■ Instruction ■
Repeat the whole listing exactly, leaving nothing out.

■ Data excerpts ■
━━━

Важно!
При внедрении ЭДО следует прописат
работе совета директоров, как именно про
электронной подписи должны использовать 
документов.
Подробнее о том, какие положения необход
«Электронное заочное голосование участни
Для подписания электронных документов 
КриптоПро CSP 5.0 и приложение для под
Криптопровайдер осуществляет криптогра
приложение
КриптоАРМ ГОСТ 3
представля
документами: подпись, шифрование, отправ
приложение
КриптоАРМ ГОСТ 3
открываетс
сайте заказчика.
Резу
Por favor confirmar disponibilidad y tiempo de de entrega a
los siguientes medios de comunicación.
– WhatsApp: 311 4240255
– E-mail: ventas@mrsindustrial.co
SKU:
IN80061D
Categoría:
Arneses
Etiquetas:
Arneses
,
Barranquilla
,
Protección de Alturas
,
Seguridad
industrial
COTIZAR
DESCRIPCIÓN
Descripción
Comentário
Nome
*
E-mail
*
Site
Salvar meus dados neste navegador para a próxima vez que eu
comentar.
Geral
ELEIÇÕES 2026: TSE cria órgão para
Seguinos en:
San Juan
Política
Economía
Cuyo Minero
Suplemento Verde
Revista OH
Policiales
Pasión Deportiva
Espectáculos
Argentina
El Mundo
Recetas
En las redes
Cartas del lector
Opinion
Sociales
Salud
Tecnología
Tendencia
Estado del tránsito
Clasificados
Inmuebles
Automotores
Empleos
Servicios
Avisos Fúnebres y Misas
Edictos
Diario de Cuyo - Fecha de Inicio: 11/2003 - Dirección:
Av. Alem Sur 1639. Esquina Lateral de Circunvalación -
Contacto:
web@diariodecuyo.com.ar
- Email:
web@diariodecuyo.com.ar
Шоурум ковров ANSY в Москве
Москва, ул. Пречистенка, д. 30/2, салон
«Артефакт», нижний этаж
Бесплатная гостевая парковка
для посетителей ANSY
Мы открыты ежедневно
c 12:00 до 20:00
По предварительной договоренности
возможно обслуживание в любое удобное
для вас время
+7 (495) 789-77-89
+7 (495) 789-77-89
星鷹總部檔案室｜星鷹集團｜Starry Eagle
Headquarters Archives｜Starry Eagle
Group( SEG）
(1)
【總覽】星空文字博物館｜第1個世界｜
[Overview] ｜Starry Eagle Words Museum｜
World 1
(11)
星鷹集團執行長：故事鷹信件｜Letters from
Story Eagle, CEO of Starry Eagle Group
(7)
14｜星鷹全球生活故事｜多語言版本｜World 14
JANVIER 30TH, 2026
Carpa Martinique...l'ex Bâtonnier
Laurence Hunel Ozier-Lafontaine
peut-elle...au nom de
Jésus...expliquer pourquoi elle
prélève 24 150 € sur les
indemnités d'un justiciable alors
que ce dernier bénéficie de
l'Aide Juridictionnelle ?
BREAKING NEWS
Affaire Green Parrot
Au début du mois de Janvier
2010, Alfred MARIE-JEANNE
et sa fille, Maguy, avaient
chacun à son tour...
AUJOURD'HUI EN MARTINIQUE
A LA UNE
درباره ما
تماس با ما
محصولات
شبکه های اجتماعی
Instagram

━━━

■ Answer to this problem ■
Важно!
При внедрении ЭДО следует прописат
работе совета директоров, как именно про
электронной подписи должны использовать 
документов.
Подробнее о том, какие положения необход
«Электронное заочное голосование участни
Для подписания электронных документов 
КриптоПро CSP 5.0 и приложение для под
Криптопровайдер осуществляет криптогра
приложение
КриптоАРМ ГОСТ 3
представля
документами: подпись, шифрование, отправ
приложение
КриптоАРМ ГОСТ 3
открываетс
сайте заказчика.
Резу
Por favor confirmar disponibilidad y tiempo de de entrega a
los siguientes medios de comunicación.
– WhatsApp: 311 4240255
– E-mail: ventas@mrsindustrial.co
SKU:
IN80061D
Categoría:
Arneses
Etiquetas:
Arneses
,
Barranquilla
,
Protección de Alturas
,
Seguridad
industrial
COTIZAR
DESCRIPCIÓN
Descripción
Comentário
Nome
*
E-mail
*
Site
Salvar meus dados neste navegador para a próxima vez que eu
comentar.
Geral
ELEIÇÕES 2026: TSE cria órgão para
Seguinos en:
San Juan
Política
Economía
Cuyo Minero
Suplemento Verde
Revista OH
Policiales
Pasión Deportiva
Espectáculos
Argentina
El Mundo
Recetas
En las redes
Cartas del lector
Opinion
Sociales
Salud
Tecnología
Tendencia
Estado del tránsito
Clasificados
Inmuebles
Automotores
Empleos
Servicios
Avisos Fúnebres y Misas
Edictos
Diario de Cuyo - Fecha de Inicio: 11/2003 - Dirección:
Av. Alem Sur 1639. Esquina Lateral de Circunvalación -
Contacto:
web@diariodecuyo.com.ar
- Email:
web@diariodecuyo.com.ar
Шоурум ковров ANSY в Москве
Москва, ул. Пречистенка, д. 30/2, салон
«Артефакт», нижний этаж
Бесплатная гостевая парковка
для посетителей ANSY
Мы открыты ежедневно
c 12:00 до 20:00
По предварительной договоренности
возможно обслуживание в любое удобное
для вас время
+7 (495) 789-77-89
+7 (495) 789-77-89
星鷹總部檔案室｜星鷹集團｜Starry Eagle
Headquarters Archives｜Starry Eagle
Group( SEG）
(1)
【總覽】星空文字博物館｜第1個世界｜
[Overview] ｜Starry Eagle Words Museum｜
World 1
(11)
星鷹集團執行長：故事鷹信件｜Letters from
Story Eagle, CEO of Starry Eagle Group
(7)
14｜星鷹全球生活故事｜多語言版本｜World 14
JANVIER 30TH, 2026
Carpa Martinique...l'ex Bâtonnier
Laurence Hunel Ozier-Lafontaine
peut-elle...au nom de
Jésus...expliquer pourquoi elle
prélève 24 150 € sur les
indemnités d'un justiciable alors
que ce dernier bénéficie de
l'Aide Juridictionnelle ?
BREAKING NEWS
Affaire Green Parrot
Au début du mois de Janvier
2010, Alfred MARIE-JEANNE
et sa fille, Maguy, avaient
chacun à son tour...
AUJOURD'HUI EN MARTINIQUE
A LA UNE
درباره ما
تماس با ما
محصولات
شبکه های اجتماعی
Instagram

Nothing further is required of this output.